2 green onions, chopped
2 cloves garlic, minced
1 fresh green chili pepper, minced
1 lb tender beef steak (we used 1 inch thick piece of top round)
1/4 cup dark soy sauce
1/4 cup rice wine (sake)
2 tablespoons toasted sesame seeds, crushed*
1 tablepsoon lime juice
1 tablespoon toasted sesame oil
1 teaspoon cornstarch, dissolved in 2 teaspoons of water
2 oz dried shiitake mushrooms
10 oz frozen spinach, defrosted and drained
soba noodles, cooked
Place the steak, soy sauce, chili pepper, sake, sesame oil, lime juice, garlic, sesame seeds and green onions in a large ziplock bag and allow to marinate at least 45 minutes or up to overnight.
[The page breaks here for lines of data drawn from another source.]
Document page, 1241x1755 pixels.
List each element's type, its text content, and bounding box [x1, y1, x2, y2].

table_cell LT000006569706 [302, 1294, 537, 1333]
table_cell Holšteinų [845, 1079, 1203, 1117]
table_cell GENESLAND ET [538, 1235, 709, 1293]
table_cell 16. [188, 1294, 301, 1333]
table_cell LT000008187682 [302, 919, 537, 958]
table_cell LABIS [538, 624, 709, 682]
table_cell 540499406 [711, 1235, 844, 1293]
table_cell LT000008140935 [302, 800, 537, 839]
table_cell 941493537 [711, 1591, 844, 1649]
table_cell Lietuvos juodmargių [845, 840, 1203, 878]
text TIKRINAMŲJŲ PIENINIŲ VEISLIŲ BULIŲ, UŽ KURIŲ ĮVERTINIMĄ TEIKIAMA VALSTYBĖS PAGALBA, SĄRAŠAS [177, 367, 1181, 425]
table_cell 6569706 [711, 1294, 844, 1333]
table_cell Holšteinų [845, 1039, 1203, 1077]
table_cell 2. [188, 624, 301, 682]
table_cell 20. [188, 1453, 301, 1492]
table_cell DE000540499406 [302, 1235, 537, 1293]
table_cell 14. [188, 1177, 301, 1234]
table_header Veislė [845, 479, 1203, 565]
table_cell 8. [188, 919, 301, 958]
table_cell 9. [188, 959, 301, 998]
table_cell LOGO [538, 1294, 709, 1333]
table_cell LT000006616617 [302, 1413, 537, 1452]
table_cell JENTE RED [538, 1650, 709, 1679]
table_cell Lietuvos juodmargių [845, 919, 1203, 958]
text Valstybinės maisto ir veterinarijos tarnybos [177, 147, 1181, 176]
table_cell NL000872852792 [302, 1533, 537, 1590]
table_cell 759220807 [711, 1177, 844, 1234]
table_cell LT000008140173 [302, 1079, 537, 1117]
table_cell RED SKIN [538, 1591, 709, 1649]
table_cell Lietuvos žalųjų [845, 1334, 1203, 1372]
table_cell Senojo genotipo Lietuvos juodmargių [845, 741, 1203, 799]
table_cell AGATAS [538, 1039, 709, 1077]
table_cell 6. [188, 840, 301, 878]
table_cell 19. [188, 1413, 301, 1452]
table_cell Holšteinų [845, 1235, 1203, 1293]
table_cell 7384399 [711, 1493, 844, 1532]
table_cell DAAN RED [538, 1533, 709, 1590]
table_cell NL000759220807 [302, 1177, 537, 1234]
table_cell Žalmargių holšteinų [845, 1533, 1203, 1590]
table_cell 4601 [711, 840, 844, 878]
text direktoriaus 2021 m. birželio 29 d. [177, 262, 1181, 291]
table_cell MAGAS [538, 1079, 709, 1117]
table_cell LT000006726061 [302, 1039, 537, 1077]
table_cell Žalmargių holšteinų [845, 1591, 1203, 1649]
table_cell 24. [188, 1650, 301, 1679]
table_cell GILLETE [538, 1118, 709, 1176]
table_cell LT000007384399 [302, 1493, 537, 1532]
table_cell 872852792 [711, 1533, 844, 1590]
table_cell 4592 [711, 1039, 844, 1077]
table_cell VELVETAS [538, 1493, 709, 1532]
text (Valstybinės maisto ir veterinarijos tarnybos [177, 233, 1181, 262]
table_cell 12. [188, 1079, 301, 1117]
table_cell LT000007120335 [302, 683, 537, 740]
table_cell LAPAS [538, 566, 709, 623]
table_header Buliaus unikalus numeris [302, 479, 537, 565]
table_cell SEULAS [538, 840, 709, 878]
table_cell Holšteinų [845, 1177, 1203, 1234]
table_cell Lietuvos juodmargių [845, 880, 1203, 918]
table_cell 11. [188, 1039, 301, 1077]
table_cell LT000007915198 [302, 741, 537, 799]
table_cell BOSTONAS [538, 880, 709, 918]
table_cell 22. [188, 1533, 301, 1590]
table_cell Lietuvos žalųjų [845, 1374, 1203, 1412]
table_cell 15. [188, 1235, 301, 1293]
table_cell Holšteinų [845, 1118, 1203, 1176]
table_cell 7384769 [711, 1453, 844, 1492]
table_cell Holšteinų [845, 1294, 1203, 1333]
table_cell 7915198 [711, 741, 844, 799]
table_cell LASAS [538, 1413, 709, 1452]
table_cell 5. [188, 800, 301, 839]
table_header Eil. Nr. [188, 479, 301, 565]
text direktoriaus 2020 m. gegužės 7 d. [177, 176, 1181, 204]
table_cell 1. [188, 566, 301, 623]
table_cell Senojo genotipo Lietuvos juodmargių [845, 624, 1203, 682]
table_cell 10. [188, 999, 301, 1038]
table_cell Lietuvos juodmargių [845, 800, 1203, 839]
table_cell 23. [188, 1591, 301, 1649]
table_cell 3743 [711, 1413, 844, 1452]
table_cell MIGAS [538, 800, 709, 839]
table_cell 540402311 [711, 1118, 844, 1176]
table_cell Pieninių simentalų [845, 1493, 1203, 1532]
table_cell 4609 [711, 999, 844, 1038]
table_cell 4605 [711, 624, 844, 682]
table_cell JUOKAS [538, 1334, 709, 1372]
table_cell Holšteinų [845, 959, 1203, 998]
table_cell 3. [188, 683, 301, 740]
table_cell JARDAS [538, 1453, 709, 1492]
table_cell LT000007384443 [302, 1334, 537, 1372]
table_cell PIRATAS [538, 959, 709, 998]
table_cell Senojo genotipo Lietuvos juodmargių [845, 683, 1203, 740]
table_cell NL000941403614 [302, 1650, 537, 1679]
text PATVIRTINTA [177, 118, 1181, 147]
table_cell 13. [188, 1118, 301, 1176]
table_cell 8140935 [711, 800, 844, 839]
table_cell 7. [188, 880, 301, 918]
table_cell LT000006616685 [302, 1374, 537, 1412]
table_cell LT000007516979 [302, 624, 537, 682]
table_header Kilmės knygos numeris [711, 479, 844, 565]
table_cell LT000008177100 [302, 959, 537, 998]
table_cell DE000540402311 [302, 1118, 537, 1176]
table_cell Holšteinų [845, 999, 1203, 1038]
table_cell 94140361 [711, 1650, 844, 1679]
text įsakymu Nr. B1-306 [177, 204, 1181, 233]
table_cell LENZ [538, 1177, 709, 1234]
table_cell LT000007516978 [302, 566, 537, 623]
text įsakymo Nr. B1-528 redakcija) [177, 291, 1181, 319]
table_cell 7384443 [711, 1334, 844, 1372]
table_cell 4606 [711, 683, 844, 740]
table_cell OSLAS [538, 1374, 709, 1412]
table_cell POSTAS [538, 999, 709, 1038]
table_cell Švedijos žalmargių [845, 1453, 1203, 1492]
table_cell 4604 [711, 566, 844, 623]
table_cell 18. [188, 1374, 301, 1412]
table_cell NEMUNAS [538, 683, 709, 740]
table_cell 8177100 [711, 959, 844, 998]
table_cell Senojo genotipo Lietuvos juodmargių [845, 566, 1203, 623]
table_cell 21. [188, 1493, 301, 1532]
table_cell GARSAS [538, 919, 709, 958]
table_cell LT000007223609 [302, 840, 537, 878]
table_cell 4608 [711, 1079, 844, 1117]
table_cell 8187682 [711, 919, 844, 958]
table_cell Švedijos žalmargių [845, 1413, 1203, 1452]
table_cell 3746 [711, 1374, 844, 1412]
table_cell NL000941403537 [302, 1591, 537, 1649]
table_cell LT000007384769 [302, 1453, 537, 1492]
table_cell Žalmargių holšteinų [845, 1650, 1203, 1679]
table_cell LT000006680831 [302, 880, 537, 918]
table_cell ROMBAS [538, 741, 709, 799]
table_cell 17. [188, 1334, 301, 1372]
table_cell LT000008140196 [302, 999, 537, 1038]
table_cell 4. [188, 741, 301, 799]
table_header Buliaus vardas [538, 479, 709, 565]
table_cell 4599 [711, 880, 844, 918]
While the steak is marinating soak 2 oz. dried shiitaki mushrooms in 1 cup hot water. Remove steak from marinade, reserving marinade, and sear on a hot pan. For a 1″ thick steak, cook on high heat for 2.5 minutes on each side for rare steak. Remove steak to a pan and cover with foil. Let sit for 5 minutes and then slice thinly. While steak is cooking, squeeze out mushrooms, reserving liquid, and chop them. Add the mushrooms, cornstarch and liquid to a sauce pan with the marinade. Bring sauce to a boil, cook for 5 minutes and then add the cornstarch mixture. To serve: thinly slice the steak and arrange on a bed of soba noodles and spinach**. Drizzle with sauce.
*This is easiest with a mortar and pestle. In lieu of that, you can crush them between two sheets of wax paper with a rolling pin.